__Passage for review__:
The technique used for compassion training is based on an Eastern contemplative tradition. This approach aims to “foster an attitude of friendliness toward oneself and others” by cultivating “the capacity to experience care and warmth, even when faced with one’s own suffering or the suffering of another.” Through guided visualization, students reflect on their own past suffering and learn to relate this experience to feelings of warmth and care and, thus, to feel safe despite suffering. Participants are then guided to extend this caring experience toward a close person, a neutral person and finally toward strangers and humans in general.
The effectiveness of this guided visualization should be considered for the teaching of compassion within the health professions. Currently, three principal approaches are used to teach compassion in the health professions: person-centered communication skills, reflective practice and compassionate role modeling. Of these, self-reflection lends itself well to including guided visualization to derive the neuroplastic benefits of compassion training. Such guidance would need to lead students to explore and rationalize their feelings of “safety in compassion.” The dialectic method of Socrates may be appropriate here.
In the Socratic approach, the teacher uses open-ended inquiries to enter into a dialogue with the student to stimulate deeper thinking and self-understanding. Used within the context of guided visualization and self-reflection for the teaching of compassion in the health professions, the Socratic approach could help students explore the boundaries within which they would feel sufficiently “safe to act” in relation to their own suffering and the suffering of others.

__Problems to work on__:
**a.** Retype the passage on compassion training from "In the Socratic" up to and including "suffering of others.".
**b.** According to the passage on compassion training, what three principal approaches are currently used to teach compassion in the health professions?

__Record extracts__:
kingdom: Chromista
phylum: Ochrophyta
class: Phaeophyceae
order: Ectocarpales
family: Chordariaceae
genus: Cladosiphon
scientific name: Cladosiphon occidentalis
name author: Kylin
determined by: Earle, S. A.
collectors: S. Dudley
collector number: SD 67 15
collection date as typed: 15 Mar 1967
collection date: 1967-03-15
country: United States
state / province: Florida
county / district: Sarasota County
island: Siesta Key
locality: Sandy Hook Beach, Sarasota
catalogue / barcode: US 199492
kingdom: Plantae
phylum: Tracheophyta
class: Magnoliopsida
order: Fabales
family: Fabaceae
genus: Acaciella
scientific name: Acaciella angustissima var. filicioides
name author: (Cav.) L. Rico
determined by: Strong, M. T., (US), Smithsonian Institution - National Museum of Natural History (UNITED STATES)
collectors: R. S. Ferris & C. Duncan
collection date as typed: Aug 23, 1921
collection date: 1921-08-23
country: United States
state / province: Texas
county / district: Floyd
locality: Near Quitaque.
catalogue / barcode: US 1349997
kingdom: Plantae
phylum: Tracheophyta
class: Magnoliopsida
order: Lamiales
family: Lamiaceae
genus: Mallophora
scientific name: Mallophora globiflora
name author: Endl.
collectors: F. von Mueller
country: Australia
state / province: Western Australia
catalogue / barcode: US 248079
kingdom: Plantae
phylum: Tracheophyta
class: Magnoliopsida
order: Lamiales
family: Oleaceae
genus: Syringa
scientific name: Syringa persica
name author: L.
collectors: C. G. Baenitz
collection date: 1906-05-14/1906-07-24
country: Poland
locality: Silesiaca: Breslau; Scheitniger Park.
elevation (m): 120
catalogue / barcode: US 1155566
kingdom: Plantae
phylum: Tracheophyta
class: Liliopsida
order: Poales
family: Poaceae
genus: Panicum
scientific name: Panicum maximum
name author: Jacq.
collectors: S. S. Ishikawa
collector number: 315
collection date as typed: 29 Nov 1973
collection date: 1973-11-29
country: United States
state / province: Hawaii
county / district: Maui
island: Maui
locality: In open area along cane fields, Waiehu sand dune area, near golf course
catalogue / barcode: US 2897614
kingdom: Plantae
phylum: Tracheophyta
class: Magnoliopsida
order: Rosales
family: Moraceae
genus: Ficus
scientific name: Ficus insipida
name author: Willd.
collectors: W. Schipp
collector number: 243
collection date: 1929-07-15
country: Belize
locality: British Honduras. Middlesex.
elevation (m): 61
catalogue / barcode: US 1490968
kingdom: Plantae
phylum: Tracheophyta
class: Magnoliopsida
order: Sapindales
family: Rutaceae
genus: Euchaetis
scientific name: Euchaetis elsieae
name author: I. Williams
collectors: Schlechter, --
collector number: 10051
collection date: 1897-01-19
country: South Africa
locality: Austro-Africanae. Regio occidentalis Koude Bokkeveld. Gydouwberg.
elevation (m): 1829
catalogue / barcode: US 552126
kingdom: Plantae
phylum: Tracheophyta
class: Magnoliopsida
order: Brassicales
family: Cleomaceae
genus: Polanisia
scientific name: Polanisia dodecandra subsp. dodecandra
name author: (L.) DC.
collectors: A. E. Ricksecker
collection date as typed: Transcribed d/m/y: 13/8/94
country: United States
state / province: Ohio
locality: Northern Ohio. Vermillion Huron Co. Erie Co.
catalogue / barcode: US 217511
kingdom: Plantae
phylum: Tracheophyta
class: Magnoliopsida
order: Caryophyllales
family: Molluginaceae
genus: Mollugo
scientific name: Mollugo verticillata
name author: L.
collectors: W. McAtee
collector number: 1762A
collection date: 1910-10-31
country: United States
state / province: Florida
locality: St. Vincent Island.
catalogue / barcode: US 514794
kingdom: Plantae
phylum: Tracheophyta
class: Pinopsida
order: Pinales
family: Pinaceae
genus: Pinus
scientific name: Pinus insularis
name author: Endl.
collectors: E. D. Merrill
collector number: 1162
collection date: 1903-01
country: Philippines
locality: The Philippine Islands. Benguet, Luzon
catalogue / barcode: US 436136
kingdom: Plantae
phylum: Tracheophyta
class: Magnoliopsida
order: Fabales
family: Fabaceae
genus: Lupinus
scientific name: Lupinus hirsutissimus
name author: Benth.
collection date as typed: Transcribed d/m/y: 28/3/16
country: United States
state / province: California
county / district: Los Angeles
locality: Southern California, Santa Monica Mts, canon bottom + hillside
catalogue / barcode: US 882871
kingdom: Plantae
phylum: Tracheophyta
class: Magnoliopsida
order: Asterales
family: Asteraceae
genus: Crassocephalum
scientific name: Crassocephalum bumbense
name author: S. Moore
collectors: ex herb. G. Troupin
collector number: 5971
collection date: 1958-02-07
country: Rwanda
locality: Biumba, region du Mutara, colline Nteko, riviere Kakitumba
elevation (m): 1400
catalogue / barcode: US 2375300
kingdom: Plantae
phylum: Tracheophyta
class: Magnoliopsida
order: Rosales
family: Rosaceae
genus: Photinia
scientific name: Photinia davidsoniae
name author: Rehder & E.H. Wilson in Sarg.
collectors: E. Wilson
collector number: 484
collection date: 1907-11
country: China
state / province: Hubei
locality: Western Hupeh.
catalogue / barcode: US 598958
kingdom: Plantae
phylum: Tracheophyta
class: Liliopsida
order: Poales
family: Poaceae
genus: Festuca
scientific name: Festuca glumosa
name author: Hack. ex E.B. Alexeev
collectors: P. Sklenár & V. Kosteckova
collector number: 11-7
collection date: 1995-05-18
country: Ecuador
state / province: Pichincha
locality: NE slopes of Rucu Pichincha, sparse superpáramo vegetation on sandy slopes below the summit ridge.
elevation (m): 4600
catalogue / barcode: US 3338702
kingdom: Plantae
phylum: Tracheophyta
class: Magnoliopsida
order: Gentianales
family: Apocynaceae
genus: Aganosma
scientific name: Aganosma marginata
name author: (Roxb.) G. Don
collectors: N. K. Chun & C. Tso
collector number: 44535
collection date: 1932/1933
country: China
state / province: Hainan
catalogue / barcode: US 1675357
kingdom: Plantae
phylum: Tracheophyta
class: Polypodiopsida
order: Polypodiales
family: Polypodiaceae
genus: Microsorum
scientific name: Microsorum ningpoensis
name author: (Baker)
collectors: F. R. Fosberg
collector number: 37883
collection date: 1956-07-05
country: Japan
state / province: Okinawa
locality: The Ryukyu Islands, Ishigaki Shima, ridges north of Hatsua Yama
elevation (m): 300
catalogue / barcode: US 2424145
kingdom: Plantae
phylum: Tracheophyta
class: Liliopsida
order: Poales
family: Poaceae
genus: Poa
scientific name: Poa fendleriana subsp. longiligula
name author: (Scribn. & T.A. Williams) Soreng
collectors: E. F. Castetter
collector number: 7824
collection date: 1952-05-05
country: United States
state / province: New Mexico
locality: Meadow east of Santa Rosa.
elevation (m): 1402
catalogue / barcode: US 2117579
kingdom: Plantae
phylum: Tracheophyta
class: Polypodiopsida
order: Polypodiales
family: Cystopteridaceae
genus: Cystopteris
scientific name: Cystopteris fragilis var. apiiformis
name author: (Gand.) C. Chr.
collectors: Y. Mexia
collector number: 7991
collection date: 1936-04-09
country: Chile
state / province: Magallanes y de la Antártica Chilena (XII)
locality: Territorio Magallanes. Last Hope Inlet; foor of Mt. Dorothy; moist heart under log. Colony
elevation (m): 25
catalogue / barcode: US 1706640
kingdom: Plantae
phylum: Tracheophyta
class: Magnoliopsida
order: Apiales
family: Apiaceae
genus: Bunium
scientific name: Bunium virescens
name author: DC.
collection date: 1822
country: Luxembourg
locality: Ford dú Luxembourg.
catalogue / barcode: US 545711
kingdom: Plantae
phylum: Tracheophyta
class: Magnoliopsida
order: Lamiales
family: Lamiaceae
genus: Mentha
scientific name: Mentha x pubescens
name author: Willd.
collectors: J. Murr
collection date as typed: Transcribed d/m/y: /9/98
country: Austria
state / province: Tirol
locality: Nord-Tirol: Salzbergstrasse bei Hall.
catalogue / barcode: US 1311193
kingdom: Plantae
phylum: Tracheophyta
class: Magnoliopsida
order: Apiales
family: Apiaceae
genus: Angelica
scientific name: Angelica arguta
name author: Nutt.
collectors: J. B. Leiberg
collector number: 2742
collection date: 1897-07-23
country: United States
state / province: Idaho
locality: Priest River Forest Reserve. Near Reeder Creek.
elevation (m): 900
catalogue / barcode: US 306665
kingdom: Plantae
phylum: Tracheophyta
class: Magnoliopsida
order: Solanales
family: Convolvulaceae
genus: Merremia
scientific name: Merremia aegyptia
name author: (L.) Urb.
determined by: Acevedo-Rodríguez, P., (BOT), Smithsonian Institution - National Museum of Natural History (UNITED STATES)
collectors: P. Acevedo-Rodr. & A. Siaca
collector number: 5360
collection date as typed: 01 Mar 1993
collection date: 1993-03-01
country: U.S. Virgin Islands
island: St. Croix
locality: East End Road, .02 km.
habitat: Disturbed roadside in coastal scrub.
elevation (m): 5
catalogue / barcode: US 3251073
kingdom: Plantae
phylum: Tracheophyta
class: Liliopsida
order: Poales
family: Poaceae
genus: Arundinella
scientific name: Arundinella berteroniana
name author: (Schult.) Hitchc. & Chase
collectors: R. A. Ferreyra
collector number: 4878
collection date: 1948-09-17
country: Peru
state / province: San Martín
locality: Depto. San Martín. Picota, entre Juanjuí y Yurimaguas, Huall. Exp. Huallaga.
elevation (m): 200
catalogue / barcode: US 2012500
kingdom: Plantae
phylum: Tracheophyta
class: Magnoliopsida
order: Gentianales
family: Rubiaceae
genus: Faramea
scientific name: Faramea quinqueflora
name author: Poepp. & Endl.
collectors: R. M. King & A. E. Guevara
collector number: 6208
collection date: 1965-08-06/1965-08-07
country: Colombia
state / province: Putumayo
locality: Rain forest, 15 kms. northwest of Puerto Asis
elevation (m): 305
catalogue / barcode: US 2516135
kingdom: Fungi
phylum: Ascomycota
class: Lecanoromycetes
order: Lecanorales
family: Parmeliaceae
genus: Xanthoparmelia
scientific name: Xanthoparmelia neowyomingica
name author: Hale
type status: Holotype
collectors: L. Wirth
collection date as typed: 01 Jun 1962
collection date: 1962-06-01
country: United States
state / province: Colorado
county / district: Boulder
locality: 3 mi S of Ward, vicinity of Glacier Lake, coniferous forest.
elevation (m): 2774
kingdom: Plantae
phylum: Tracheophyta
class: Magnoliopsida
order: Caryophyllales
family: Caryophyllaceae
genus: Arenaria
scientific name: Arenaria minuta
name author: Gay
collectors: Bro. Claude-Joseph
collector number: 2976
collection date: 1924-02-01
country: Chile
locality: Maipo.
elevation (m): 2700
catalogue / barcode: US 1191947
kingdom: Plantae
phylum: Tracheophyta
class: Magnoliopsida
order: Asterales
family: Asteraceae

__Expected responses__:
**a.**
In the Socratic approach, the teacher uses open-ended inquiries to enter into a dialogue with the student to stimulate deeper thinking and self-understanding. Used within the context of guided visualization and self-reflection for the teaching of compassion in the health professions, the Socratic approach could help students explore the boundaries within which they would feel sufficiently “safe to act” in relation to their own suffering and the suffering of others.

**b.** Person-centered communication skills, reflective practice and compassionate role modeling.